» WORK TO COMPLETE: Go through the entries below line by line and count those containing "summer"; the answer is that count alone.

##### DATA #####

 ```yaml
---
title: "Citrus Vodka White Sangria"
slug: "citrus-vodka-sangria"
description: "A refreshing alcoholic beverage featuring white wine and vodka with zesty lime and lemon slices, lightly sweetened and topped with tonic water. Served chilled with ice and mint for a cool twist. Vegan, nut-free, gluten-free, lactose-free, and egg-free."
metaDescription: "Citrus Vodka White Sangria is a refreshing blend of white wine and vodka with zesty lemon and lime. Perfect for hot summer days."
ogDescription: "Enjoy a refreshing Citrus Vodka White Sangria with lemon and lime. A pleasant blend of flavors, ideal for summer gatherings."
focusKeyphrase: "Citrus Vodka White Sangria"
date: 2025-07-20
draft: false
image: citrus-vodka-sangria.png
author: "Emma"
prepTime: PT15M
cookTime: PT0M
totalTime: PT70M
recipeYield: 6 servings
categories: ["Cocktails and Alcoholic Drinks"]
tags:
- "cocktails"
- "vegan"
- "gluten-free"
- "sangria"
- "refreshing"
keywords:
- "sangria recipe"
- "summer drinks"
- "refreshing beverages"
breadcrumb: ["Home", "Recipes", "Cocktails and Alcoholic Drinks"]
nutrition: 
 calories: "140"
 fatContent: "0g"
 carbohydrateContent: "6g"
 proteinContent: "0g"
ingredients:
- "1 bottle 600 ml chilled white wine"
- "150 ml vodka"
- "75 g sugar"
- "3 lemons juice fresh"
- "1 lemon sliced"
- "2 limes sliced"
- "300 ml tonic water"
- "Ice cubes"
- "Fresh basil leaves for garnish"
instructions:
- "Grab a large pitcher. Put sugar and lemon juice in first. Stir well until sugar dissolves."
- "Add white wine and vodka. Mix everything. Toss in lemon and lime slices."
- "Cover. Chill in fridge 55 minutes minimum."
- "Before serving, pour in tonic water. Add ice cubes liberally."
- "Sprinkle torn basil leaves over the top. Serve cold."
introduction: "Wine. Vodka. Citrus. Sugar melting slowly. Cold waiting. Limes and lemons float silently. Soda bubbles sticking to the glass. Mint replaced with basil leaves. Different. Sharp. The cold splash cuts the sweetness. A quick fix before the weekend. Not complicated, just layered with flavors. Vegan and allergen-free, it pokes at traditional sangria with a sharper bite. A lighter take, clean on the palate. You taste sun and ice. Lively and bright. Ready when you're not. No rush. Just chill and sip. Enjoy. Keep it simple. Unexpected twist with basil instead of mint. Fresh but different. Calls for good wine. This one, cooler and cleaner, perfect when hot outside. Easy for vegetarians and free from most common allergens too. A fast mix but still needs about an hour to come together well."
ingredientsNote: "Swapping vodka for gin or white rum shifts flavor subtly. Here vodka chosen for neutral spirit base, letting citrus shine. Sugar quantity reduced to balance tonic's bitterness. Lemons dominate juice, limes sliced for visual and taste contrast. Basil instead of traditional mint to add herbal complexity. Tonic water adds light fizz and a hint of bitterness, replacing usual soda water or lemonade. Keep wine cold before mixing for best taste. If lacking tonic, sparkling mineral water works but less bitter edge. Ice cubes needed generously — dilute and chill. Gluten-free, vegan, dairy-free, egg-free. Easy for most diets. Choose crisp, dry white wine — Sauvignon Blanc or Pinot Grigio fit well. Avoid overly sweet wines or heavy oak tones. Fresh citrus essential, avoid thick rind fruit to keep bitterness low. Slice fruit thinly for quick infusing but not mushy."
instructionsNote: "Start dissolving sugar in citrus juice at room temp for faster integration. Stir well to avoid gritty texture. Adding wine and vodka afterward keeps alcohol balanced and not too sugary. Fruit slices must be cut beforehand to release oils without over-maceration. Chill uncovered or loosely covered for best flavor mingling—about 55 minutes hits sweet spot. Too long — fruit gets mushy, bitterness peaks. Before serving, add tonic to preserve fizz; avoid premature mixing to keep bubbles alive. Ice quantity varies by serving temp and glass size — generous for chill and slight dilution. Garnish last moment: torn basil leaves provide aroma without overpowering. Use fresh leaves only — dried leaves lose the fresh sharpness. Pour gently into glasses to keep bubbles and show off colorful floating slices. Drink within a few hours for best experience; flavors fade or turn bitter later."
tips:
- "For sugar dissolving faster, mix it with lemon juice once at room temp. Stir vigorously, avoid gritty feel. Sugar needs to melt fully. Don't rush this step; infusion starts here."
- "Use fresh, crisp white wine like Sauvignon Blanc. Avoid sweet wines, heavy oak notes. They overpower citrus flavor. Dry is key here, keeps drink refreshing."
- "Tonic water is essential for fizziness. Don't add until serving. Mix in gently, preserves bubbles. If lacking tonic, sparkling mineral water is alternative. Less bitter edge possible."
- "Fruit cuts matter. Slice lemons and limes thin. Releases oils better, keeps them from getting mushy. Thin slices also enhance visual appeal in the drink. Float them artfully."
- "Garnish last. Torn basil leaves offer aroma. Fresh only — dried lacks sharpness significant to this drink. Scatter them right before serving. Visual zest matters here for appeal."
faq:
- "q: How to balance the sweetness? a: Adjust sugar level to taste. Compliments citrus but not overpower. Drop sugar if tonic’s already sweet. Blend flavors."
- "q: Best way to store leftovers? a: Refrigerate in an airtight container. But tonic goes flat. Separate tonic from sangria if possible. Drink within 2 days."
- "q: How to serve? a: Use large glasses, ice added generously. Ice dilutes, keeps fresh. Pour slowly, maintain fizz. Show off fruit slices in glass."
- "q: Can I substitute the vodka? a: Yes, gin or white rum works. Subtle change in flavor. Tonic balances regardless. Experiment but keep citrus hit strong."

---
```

#####

» WRITTEN ANSWER: 3